# [Collected data]
▬▬▬▬▬▬▬▬▬▬
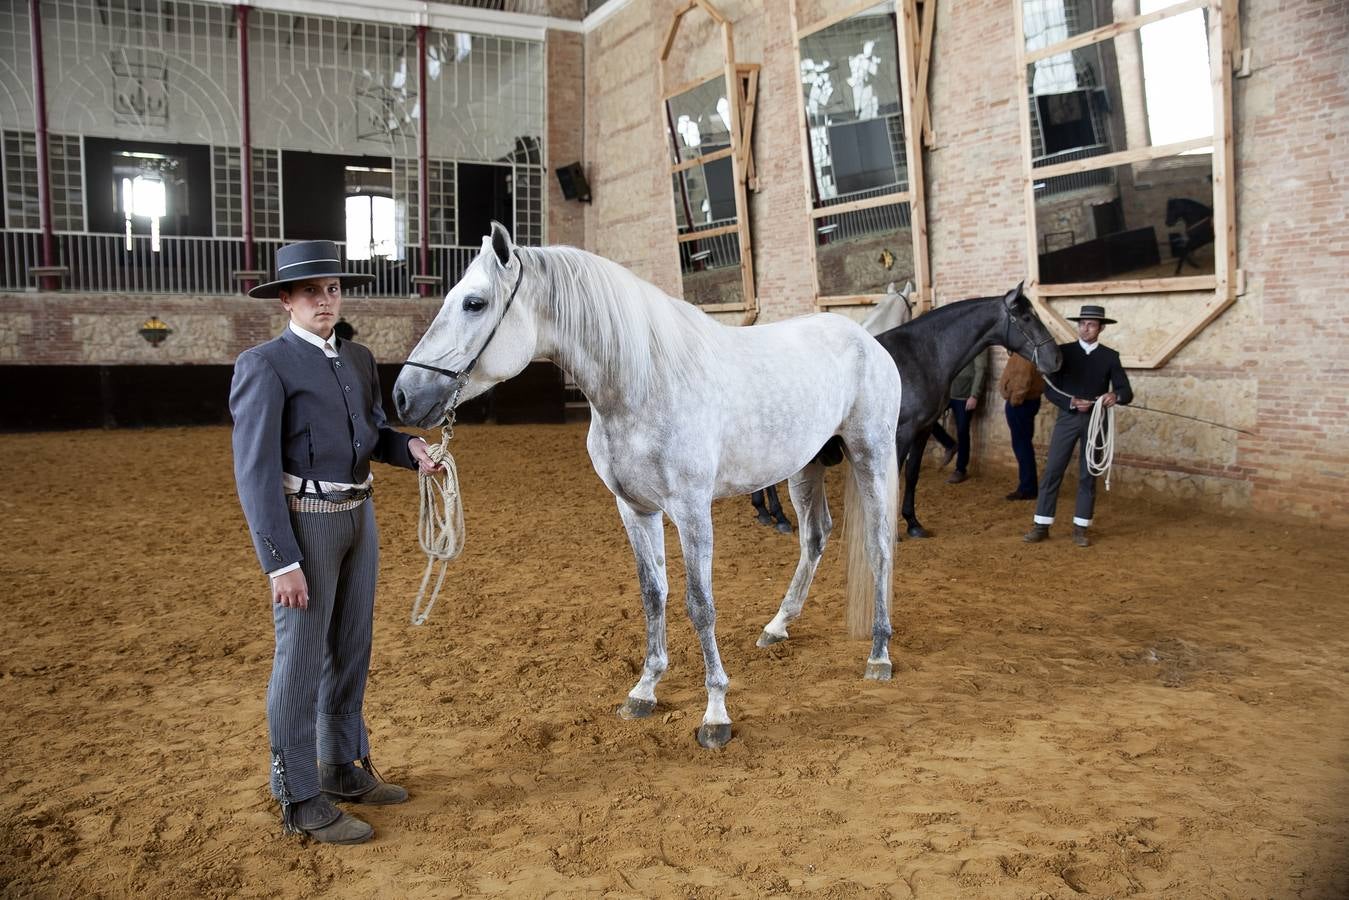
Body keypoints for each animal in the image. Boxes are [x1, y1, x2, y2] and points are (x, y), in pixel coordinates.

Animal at [393, 225, 901, 755]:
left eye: (474, 303)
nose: (403, 396)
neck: (644, 384)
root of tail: (866, 339)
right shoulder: (635, 509)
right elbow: (652, 593)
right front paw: (645, 690)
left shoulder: (692, 511)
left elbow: (700, 604)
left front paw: (716, 713)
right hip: (806, 466)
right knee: (815, 536)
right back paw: (777, 627)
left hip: (871, 455)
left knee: (880, 544)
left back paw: (879, 654)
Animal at [874, 283, 1063, 534]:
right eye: (1026, 318)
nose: (1056, 358)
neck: (919, 355)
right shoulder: (901, 432)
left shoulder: (923, 429)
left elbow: (912, 473)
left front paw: (913, 523)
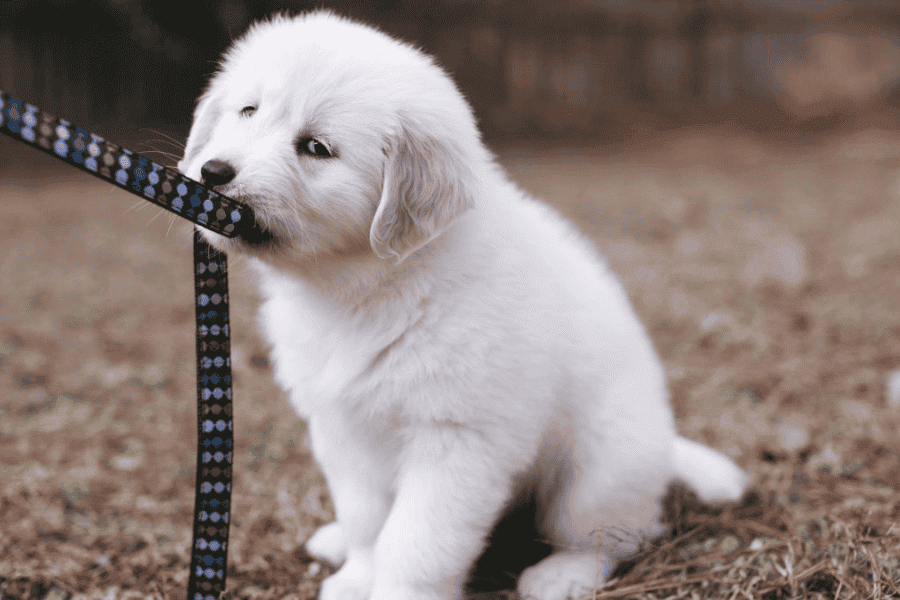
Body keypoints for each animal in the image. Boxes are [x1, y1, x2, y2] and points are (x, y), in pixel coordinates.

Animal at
▬▬▬▬▬▬▬▬▬▬
# [Task statement]
The expected result is every record above, word for word, with no pictures in it.

# [Task solution]
Body keypoints for each animal in the image. Boxes are [x1, y1, x2, y2] and points are (x, y), in pixel coordinates.

Animal at [393, 225, 901, 755]:
left eye: (474, 303)
nose: (403, 396)
neck: (644, 384)
root of tail: (866, 339)
right shoulder: (635, 509)
right elbow: (652, 593)
right front paw: (645, 690)
left shoulder: (692, 511)
left elbow: (700, 604)
left front paw: (716, 713)
right hip: (806, 466)
right knee: (815, 536)
right back paw: (777, 627)
left hip: (871, 455)
left knee: (880, 544)
left back paw: (879, 654)
Animal at [874, 283, 1063, 534]:
right eye: (1026, 318)
nose: (1056, 358)
neck: (919, 355)
right shoulder: (901, 432)
left shoulder: (923, 429)
left elbow: (912, 473)
left front paw: (913, 523)
Body keypoints for each animal in the image. Boxes are [x1, y1, x2, y2] and points are (x, y), in pixel coordinates.

Animal at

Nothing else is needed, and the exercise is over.